## Exercise goal
Pick out all lines in the listing holding the string "tertiary" and copy them.

[Start of section]

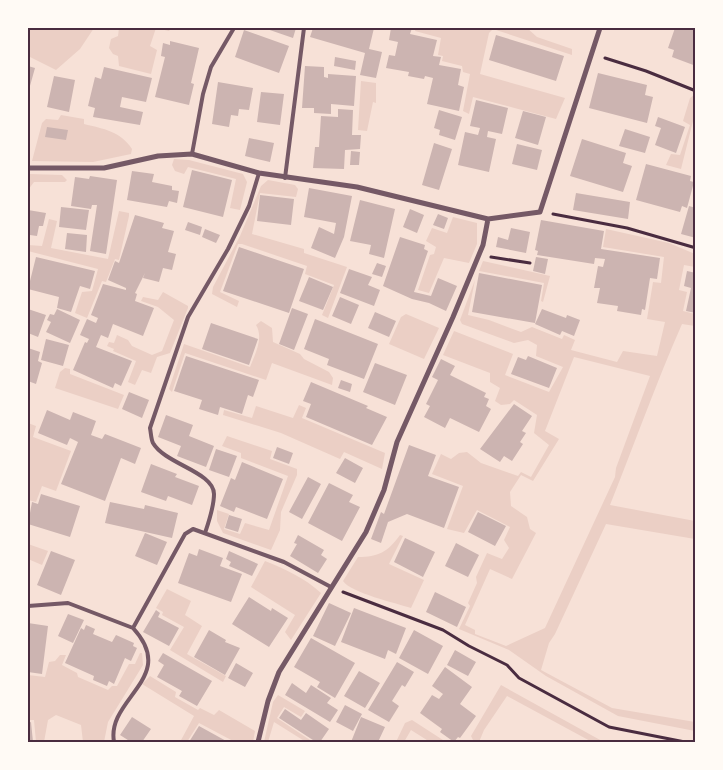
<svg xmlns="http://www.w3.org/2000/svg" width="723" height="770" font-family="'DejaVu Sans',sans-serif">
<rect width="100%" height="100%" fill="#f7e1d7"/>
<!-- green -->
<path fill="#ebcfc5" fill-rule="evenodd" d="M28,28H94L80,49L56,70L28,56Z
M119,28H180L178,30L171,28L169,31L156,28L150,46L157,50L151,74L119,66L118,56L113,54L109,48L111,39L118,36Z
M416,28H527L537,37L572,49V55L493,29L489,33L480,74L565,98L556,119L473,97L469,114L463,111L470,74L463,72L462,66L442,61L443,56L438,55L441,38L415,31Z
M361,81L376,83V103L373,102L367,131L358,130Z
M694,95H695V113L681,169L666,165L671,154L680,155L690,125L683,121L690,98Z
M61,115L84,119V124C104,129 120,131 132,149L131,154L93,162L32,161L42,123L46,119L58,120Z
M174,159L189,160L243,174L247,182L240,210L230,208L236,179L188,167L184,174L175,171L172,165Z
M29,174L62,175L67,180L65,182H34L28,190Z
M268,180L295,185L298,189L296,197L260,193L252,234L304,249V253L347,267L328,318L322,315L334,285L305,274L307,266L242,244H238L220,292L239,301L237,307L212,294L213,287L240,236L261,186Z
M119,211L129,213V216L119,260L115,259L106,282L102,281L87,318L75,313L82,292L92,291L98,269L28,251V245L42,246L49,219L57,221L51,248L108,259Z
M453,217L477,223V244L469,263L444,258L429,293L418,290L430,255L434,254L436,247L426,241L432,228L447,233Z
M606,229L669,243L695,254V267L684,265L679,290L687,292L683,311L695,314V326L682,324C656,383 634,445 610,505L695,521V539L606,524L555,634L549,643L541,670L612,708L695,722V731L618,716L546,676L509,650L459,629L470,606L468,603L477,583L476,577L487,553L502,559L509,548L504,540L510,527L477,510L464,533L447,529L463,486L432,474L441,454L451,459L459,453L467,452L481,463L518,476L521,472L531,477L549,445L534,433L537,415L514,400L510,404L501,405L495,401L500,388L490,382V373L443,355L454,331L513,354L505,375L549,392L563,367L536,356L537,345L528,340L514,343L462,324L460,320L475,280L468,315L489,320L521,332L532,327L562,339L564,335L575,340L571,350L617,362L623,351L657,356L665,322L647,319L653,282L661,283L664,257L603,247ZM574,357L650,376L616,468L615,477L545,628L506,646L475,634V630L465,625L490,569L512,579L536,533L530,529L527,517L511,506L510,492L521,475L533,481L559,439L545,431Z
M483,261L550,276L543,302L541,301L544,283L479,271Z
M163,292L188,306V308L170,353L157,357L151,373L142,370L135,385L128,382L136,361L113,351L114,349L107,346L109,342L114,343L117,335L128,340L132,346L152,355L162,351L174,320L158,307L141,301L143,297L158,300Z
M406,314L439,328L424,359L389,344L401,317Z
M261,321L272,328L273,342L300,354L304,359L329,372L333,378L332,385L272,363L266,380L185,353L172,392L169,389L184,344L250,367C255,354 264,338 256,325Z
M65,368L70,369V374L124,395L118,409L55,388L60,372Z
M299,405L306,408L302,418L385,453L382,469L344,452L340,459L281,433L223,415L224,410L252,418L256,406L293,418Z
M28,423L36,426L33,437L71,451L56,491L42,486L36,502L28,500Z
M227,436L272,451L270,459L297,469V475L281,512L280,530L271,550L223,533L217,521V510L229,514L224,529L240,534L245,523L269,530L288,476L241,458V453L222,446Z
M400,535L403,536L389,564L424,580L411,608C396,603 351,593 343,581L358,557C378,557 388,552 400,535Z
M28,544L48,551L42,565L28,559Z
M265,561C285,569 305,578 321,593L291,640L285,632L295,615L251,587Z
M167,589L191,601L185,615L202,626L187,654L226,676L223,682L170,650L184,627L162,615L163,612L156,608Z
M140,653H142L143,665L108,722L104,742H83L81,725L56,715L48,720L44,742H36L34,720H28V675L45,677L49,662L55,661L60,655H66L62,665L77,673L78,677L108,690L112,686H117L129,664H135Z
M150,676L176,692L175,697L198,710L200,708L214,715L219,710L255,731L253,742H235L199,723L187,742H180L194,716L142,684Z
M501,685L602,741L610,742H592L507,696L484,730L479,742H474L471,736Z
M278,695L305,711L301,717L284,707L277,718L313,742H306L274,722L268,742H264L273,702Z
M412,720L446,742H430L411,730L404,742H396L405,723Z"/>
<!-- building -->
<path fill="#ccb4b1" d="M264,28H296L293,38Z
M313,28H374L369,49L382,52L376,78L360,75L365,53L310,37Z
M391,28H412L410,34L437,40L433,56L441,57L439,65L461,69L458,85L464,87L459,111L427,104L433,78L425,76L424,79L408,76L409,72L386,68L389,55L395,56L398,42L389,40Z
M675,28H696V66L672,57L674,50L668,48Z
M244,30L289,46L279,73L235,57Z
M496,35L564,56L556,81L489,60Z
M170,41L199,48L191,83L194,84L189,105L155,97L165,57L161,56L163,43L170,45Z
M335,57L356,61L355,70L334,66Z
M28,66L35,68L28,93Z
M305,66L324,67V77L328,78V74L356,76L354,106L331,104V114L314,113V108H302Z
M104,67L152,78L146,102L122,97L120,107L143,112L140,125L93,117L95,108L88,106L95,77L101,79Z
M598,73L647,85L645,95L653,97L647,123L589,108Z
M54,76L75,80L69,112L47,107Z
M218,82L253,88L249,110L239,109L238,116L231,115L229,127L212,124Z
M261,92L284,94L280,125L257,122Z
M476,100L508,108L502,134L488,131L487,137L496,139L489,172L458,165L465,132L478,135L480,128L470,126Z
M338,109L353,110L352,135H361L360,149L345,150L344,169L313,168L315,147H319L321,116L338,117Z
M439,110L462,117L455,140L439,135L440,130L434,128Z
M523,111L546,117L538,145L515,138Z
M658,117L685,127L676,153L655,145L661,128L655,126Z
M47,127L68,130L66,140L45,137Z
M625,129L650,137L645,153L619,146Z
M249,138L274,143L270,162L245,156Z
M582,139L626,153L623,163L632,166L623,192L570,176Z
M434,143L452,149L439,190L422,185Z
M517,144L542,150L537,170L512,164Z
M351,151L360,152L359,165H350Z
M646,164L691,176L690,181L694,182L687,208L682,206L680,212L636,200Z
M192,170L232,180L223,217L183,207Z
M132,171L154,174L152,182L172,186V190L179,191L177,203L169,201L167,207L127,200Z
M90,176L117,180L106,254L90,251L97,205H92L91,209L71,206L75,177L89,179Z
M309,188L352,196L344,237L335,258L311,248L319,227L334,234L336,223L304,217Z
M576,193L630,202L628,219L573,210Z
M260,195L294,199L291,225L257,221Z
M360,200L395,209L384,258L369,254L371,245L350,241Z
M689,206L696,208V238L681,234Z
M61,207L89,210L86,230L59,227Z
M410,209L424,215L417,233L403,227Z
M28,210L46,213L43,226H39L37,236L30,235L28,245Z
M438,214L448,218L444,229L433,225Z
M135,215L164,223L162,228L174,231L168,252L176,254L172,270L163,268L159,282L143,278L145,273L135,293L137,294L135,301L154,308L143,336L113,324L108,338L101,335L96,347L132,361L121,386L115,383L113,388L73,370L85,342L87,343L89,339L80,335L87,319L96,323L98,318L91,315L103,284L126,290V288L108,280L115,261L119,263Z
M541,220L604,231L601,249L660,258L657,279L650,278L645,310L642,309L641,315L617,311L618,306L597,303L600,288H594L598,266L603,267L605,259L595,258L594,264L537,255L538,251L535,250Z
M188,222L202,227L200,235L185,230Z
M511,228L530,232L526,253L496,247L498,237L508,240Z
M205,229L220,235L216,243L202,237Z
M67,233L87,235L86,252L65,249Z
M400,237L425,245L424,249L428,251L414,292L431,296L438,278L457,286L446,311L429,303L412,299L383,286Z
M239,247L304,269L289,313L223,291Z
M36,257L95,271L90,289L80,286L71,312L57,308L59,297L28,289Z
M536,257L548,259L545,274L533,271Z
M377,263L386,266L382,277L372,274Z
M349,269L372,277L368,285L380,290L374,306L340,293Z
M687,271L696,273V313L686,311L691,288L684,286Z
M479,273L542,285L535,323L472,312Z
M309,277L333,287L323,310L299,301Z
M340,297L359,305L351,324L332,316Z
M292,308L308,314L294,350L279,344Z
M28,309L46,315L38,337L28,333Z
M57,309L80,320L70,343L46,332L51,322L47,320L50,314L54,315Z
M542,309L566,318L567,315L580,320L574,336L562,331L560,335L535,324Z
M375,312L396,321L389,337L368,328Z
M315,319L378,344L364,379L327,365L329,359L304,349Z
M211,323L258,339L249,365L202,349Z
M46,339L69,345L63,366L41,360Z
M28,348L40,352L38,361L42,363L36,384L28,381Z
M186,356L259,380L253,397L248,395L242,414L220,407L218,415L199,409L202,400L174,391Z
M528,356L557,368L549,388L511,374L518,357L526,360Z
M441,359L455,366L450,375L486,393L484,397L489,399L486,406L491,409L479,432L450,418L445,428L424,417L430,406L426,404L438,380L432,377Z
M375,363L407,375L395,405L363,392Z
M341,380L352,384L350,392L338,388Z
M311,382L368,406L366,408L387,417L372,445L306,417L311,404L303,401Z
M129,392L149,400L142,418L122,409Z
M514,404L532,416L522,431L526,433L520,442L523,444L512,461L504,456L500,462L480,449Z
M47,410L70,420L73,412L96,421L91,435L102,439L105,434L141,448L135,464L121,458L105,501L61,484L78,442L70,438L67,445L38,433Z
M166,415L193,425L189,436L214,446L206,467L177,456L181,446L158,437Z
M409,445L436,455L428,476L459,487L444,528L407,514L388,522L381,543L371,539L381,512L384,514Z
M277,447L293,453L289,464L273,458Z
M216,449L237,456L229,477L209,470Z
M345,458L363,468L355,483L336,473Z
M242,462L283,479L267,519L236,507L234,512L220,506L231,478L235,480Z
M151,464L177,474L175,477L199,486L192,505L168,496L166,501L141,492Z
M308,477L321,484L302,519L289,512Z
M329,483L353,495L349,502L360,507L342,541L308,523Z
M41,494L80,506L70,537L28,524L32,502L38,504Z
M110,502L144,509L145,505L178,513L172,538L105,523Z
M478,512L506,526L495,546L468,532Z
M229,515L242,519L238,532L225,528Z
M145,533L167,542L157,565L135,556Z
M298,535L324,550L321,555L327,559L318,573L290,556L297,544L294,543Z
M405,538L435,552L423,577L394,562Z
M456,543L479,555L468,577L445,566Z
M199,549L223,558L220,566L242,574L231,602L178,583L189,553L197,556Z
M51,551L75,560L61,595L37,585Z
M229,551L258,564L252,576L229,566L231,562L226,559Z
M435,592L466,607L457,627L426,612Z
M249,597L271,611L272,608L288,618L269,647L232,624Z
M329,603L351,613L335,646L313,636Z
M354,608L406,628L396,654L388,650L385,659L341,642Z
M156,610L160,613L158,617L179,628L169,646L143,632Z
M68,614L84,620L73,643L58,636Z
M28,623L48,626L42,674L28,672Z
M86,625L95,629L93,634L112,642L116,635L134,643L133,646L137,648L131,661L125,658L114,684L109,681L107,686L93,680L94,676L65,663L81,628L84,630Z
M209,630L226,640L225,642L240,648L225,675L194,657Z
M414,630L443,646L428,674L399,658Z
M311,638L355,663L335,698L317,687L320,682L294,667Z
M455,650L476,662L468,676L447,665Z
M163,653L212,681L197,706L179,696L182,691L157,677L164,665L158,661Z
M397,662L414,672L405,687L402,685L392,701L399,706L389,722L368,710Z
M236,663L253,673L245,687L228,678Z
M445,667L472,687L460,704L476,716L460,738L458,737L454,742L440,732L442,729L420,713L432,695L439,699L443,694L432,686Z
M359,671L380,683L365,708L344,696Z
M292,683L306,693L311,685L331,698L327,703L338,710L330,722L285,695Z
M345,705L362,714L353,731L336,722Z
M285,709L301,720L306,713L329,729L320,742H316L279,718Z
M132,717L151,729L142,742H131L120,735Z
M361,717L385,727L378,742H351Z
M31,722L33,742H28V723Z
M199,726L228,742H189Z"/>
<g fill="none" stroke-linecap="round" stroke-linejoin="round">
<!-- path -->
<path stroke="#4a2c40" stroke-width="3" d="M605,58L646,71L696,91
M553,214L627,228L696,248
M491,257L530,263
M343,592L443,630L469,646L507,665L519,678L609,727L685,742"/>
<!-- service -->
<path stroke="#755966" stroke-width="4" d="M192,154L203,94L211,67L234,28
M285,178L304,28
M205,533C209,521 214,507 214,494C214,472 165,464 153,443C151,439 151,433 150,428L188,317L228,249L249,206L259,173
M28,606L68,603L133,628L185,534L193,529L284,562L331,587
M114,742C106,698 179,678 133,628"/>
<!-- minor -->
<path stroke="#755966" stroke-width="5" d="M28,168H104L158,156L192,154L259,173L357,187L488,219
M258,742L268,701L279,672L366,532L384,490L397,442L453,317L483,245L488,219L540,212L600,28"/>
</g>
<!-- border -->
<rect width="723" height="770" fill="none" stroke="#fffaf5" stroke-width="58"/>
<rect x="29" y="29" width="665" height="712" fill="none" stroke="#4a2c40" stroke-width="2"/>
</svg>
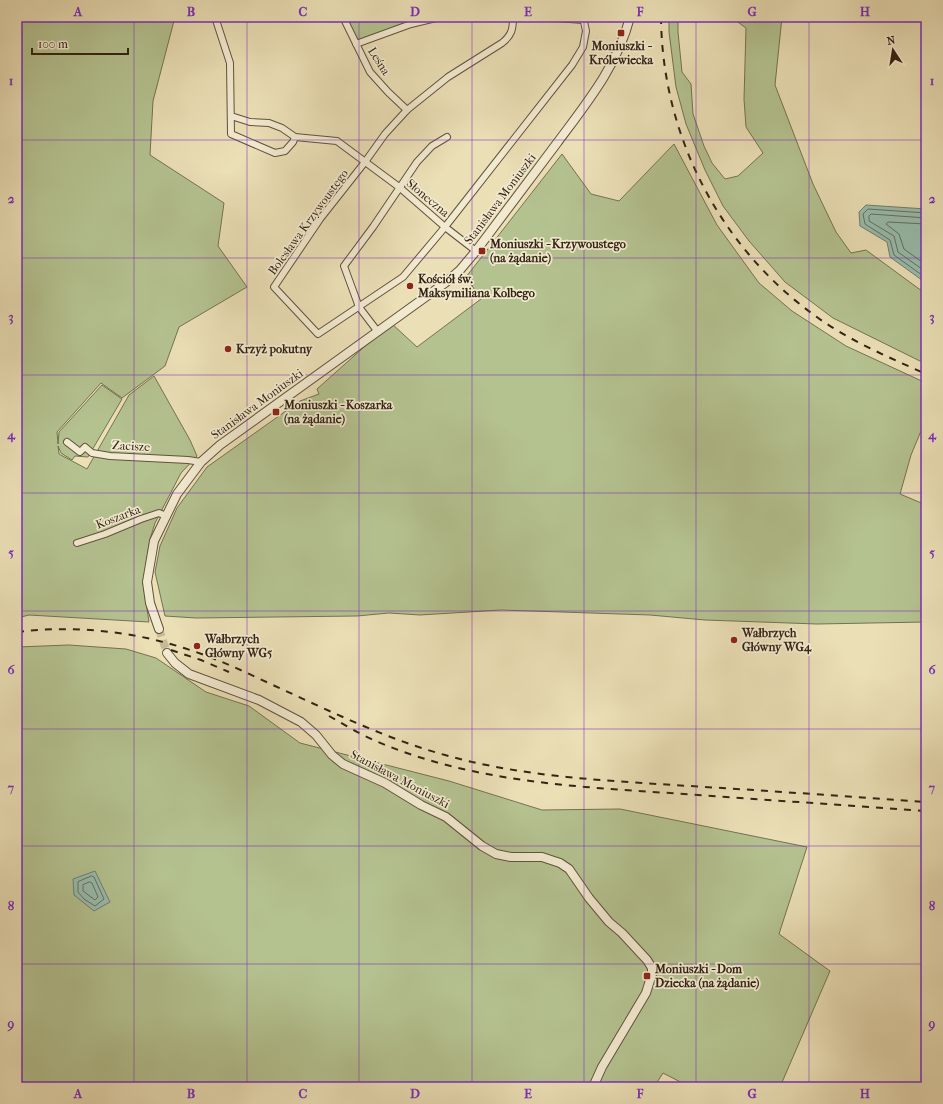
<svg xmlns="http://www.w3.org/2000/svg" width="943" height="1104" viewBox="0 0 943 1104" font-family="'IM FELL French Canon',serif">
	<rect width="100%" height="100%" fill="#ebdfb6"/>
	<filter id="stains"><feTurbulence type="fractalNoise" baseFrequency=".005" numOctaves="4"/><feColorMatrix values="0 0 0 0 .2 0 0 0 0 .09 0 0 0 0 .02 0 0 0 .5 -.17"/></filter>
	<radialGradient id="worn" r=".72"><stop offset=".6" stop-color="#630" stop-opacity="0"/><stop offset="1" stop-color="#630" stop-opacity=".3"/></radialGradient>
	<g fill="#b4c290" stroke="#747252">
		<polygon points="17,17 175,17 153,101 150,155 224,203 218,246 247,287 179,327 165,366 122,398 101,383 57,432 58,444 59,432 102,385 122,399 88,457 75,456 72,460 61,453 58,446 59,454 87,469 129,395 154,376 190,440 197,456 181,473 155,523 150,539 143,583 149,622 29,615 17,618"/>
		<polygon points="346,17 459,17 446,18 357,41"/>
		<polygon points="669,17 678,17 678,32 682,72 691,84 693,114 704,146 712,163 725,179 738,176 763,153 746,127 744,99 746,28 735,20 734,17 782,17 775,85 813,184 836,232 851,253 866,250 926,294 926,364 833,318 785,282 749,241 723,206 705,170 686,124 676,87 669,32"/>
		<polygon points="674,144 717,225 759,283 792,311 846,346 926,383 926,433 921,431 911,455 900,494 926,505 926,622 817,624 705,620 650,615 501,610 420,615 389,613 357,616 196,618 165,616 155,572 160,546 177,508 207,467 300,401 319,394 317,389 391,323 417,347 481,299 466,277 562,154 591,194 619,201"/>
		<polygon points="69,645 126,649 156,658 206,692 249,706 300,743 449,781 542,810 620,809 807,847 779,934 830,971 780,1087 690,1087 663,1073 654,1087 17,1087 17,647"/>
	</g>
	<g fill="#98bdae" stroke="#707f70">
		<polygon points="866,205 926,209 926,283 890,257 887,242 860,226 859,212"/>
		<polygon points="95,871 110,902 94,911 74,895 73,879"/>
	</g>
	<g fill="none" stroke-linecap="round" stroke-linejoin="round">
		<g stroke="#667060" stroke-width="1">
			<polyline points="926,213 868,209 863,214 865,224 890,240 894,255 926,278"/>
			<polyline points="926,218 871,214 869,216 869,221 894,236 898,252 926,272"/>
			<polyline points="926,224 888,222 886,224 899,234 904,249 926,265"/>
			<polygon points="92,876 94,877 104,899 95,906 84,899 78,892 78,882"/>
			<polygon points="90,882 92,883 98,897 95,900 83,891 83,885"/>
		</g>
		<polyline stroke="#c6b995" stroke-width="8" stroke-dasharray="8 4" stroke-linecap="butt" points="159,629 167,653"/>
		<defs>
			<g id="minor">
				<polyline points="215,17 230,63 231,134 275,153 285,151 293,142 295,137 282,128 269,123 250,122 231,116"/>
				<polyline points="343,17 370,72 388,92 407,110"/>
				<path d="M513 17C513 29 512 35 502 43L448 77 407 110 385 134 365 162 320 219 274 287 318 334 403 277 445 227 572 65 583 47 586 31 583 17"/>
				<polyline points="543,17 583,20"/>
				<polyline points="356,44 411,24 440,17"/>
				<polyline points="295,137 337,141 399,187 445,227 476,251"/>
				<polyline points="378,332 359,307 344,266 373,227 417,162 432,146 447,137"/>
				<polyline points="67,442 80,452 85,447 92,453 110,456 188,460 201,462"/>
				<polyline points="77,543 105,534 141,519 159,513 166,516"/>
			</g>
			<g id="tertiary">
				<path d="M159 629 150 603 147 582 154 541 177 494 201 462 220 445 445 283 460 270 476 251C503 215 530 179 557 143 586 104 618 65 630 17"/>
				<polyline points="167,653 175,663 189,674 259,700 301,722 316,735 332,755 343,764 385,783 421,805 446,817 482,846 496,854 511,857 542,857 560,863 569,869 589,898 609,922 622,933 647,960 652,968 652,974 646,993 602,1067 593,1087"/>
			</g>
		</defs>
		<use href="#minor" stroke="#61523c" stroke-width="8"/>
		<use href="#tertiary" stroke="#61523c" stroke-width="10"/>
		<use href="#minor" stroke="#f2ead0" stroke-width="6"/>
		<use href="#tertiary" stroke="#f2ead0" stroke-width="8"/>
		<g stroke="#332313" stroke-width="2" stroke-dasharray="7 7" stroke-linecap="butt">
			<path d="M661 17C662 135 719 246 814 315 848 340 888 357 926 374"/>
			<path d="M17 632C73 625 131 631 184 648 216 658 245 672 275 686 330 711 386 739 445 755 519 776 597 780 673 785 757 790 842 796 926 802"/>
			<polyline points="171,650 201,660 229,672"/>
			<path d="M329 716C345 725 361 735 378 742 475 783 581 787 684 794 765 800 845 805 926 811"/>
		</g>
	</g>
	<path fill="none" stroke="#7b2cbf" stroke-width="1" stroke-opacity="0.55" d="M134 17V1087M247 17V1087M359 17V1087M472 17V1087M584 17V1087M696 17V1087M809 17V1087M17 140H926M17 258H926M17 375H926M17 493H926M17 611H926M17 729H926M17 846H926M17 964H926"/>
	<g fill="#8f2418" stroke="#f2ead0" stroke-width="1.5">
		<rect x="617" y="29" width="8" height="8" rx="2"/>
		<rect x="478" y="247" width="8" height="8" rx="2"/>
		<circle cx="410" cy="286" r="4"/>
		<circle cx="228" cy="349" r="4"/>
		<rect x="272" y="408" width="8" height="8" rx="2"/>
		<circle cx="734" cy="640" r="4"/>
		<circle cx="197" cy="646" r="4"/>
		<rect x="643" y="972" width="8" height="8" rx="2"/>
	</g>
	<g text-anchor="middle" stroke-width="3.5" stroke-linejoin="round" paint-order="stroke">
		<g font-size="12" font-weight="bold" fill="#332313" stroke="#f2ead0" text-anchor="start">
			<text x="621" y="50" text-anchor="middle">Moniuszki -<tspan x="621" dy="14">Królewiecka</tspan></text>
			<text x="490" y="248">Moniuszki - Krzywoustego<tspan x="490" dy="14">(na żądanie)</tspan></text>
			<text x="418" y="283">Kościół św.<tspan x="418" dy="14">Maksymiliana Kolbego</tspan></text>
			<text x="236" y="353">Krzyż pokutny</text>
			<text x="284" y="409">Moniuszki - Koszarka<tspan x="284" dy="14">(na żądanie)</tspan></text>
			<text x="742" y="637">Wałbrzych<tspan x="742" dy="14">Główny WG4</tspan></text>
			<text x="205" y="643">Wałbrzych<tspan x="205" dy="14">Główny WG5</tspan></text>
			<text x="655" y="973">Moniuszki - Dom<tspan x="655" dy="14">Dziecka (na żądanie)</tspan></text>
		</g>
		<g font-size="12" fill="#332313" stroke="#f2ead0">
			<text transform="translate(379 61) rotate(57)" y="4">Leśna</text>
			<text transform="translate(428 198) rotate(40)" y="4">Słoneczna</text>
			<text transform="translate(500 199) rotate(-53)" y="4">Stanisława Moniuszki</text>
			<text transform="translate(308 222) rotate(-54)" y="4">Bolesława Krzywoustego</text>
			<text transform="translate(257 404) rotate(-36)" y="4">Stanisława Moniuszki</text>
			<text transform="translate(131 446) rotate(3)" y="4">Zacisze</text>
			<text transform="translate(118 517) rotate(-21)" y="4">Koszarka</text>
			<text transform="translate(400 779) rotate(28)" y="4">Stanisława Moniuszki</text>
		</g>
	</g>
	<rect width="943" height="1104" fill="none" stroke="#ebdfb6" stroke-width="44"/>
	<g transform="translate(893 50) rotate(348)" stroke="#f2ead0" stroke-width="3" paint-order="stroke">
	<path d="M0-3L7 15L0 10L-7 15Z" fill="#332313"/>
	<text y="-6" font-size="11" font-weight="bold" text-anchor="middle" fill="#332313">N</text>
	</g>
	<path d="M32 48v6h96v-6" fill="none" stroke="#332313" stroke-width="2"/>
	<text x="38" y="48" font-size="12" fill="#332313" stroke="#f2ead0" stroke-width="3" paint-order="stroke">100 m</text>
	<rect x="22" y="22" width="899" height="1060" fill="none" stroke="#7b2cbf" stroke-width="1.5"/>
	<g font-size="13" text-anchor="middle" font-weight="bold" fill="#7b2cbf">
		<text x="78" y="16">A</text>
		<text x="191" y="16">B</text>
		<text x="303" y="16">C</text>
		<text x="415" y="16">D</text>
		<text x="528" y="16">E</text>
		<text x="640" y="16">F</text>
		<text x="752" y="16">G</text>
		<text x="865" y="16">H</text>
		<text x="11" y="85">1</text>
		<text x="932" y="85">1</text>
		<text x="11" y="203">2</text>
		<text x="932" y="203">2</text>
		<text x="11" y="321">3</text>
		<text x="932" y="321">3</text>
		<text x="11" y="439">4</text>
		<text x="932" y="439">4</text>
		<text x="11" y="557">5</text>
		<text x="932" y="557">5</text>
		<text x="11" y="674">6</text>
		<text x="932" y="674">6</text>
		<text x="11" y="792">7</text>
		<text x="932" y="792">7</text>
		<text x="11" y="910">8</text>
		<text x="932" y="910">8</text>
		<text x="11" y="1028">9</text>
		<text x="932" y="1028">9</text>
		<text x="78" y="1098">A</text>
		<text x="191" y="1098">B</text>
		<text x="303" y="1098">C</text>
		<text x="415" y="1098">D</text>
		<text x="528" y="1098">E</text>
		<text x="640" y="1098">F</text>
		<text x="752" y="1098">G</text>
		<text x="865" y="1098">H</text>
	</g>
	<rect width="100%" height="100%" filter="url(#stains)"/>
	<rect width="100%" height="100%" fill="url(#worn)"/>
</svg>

[End of section]

## Result below
			<g id="tertiary">
		<use href="#tertiary" stroke="#61523c" stroke-width="10"/>
		<use href="#tertiary" stroke="#f2ead0" stroke-width="8"/>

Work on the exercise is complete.